При этих словах в воображении Прокопа мгновенно возник образ: два силуэта, два человека, держащиеся друг за друга, бредут против ветра по безбрежной песчаной равнине: Король Лир и Шут, Алоис и Йонаш. Но невозможно различить, кто из них идет впереди; то Шут, легкий, как пыль на ветру, спотыкливо семенит следом за Лиром, держась за его плащ, то свергнутый король, сгорбившись, понурив голову, пошатываясь, неверным шагом плетется, уцепившись за пояс идущего подпрыгивающей походкой верного своего Шута. Картина эта несколько раз на мгновение вспыхивала перед глазами Прокопа.
Неожиданно прорвавшийся свет вычертил на столе и на лежащих среди развала отходов и мусора руках Йонаша и Прокопа несколько белых полосок; световые эти полосы то разрастались, то сжимались, потом снова расползались вширь, на какое-то мгновение замирали. Цвет их тоже менялся: металлически-белый блеск мутнел, истаивал в голубоватости, в прозрачной сиреневости и наконец погас. Смутные мысли Прокопа в унисон тоже меняли свой цвет, пока не погрузились в свинцовую серость, подобную сумеркам, заполнившим комнату. Пейзажи, что лежали на полу, дрейфовали сквозь заливавший их сумеречный ропот. Они медлительно погружались в обступившую их тьму и постепенно смазывались, истаивали. На сердце Прокопа дул ветер мегалитических ланд.
Лето Прокопу показалось бесконечным. Первые каникулы без Ольбрама ввергли его в унылое, мрачное настроение.
Настала осень. Прокоп и его подручная метла сражались с опавшими листьями, Прокоп и его подручные мусорные баки, выстроившиеся по краешку тротуара, послушно принимали мусор, Прокоп и его радикулит отогревались по вечерам в «Белом медвежонке», где разговоры все больше вертелись вокруг событий, происходящих в соседних странах. Прокоп и его лары дольше, чем обычно, безмолвно беседовали в сортире о тайнах зримого и незримого и о проблеме спасения.
Кончался октябрь. Проплыло много розово-оранжевых облачков в честь Олинки, и полные луны наполняли ночи мыслями об Ольбраме.

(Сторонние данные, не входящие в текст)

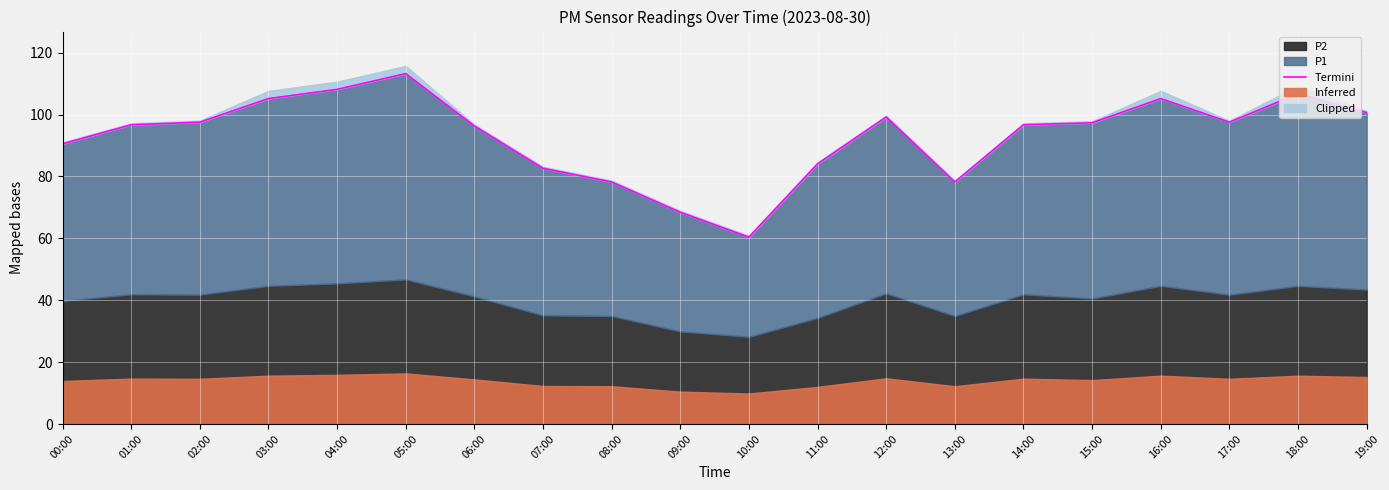

Approximately how many times larger is the value at 09:00 compared to 18:00?

0.6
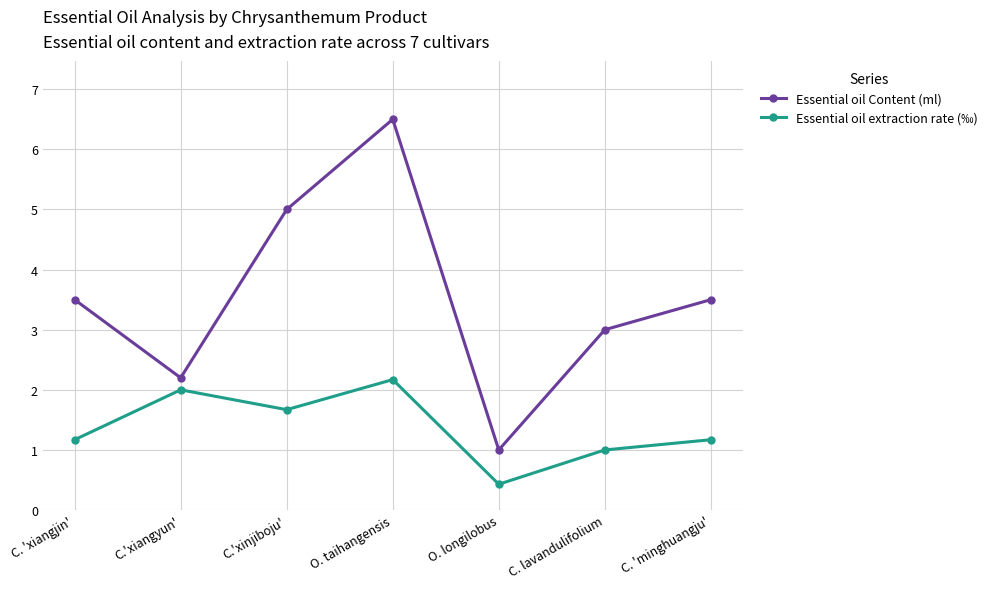

True or false: Essential oil Content (ml) has a value of 4.8 at C. lavandulifolium.

False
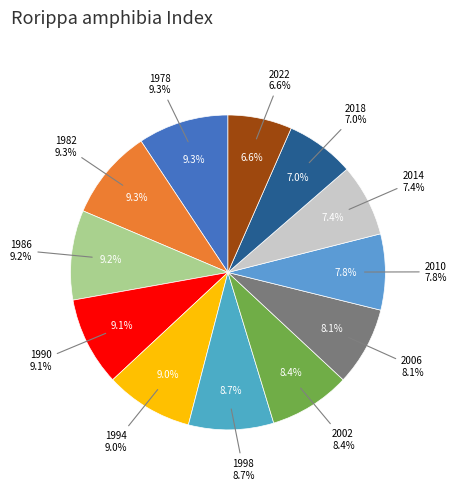

Which slice is the smallest?

2022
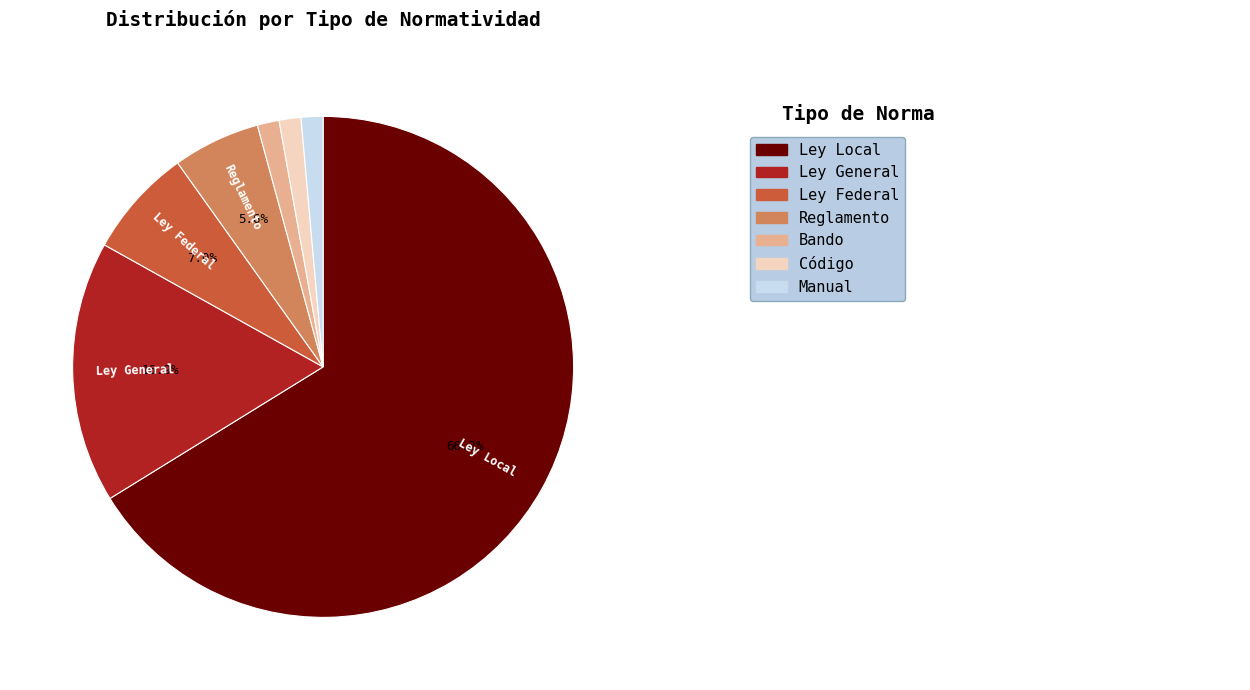

Does any single category account for the majority?

Yes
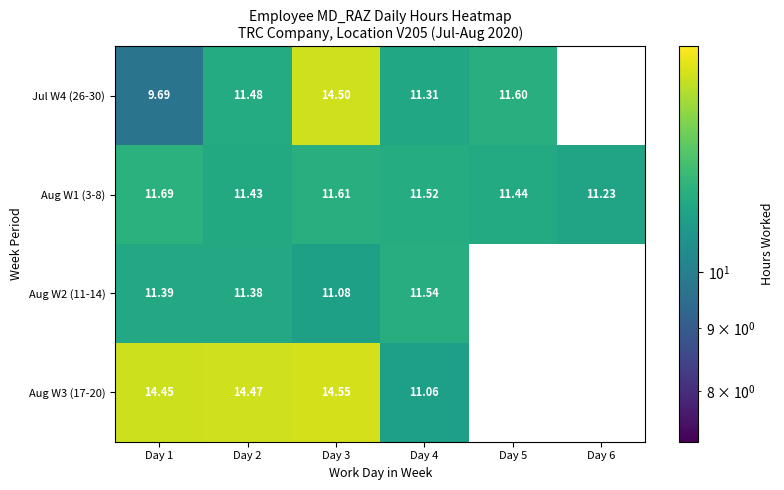

Is the value of Aug W1 (3-8) at Day 6 greater than the value of Aug W2 (11-14) at Day 2?

No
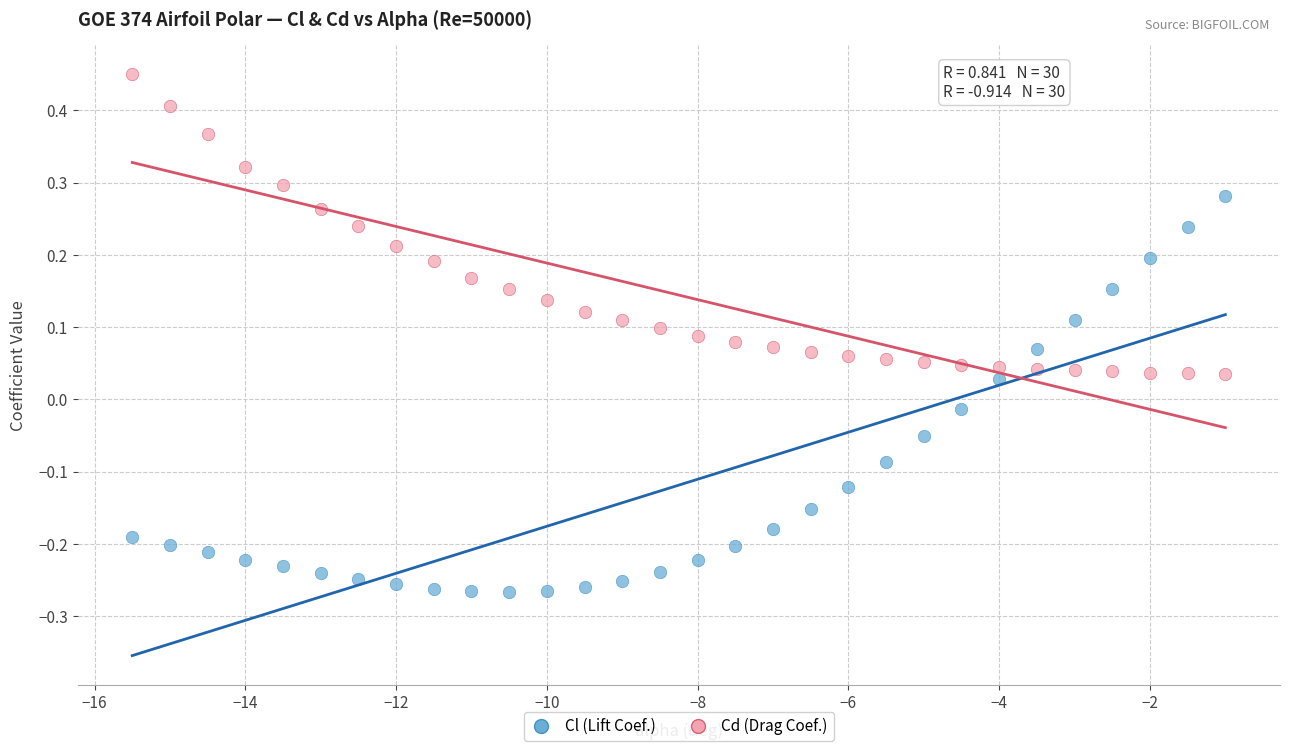

Across all data points, what is the range of X values (max minus min)?

14.5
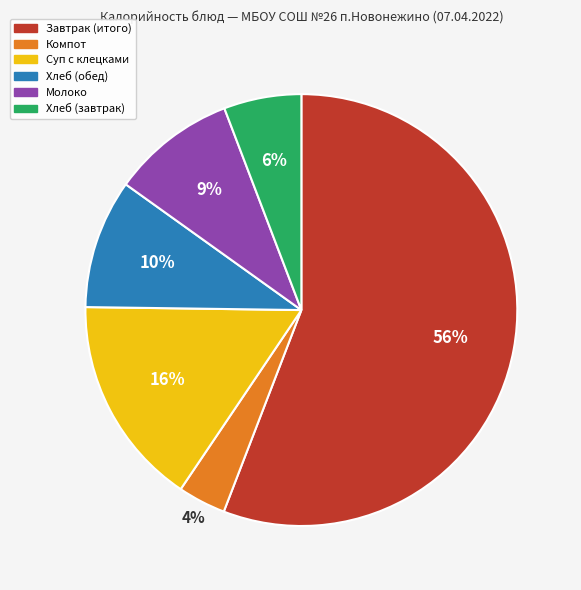

Is there any slice that represents more than half of the pie?

Yes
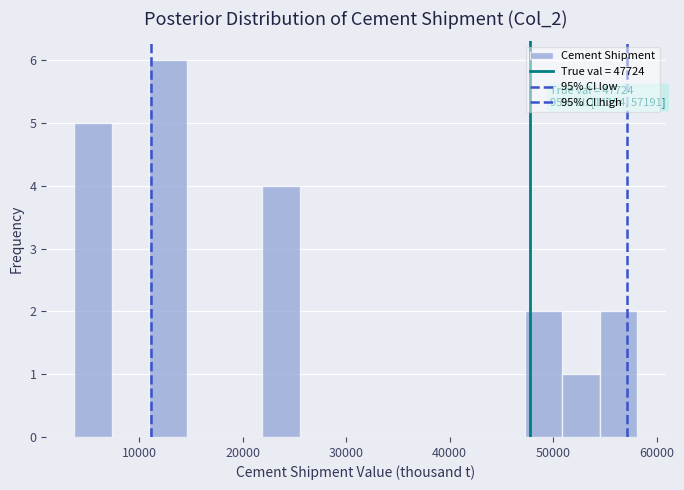

Read against the x-axis, roughly where is the centre of the tallest bar?

13000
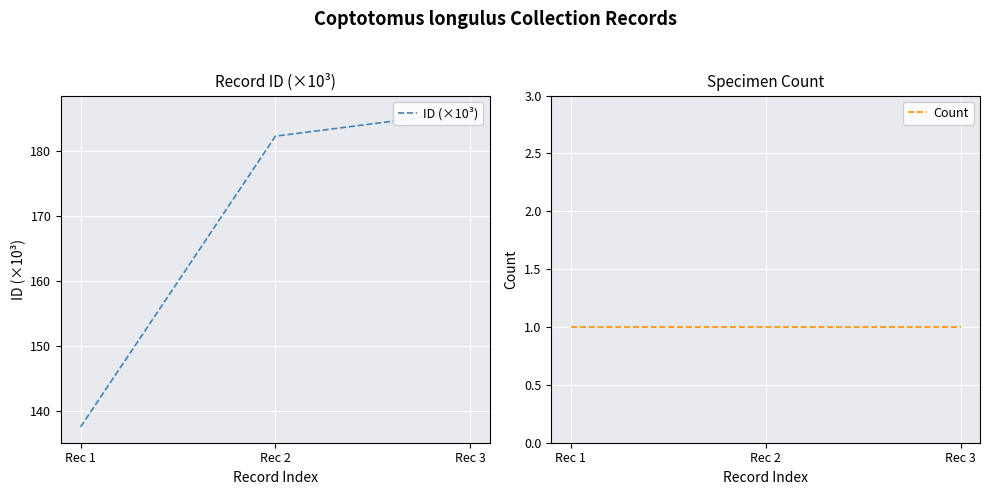

Which category has the highest value across all series?

Rec 3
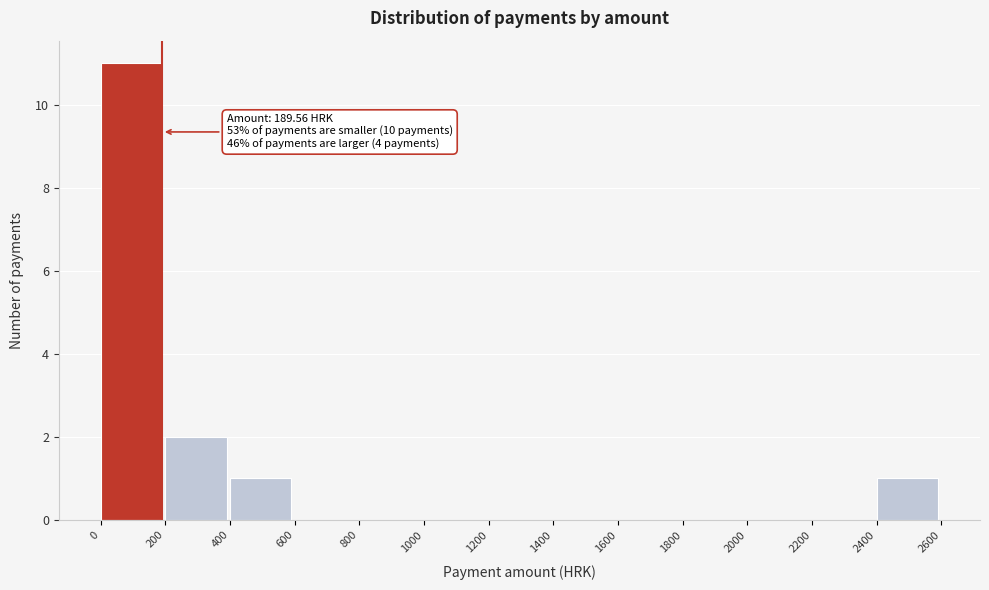

Which range on the x-axis has the tallest bar?

0 to 200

Отретушированные Йонашем портреты висели на стене в комнате Прокопа. Какие-то вневременные портреты, источенные рыжей, охристой и соломенно-желтой мглою, сквозь которую просвечивали кирпично-красные губы, ореховые глаза и длинные, цвета песка, волосы Олинки и вишневые губы и сине-фиалковые глаза Ольбрама. На третьем снимке, висящем под этими двумя, были изображены дети, стоящие возле каменной ограды. На затянутом тучами небе с какой-то вихрящейся переменчивостью сверкали бронзовые и светло-зеленые отблески, отражавшиеся на скошенной траве, а ограда была такого прозрачно-серого цвета, что казалась стеклянной. Лица обоих детей были такими же молочно-белыми, как и дым, поднимающийся над костерком, что умирал у их ног. Яркими были только губы — пунцовые, как смородина в корзинке. Ольбрам и Олинка парили, как два призрака с живыми ртами, под небосводом, сплетенным из меди и нежно-зеленого атласа.
Фигуру Романы Йонаш тоже увеличил. Фотография была выдержана в черно-белых тонах так же, как лунные менгиры и двор покинутого дворца.
Отрешенность Романы была так явственна, проявлялась с такой силой, что фотографию эту просто немыслимо было повесить на стену. Прокоп засунул ее в какую-то книжку.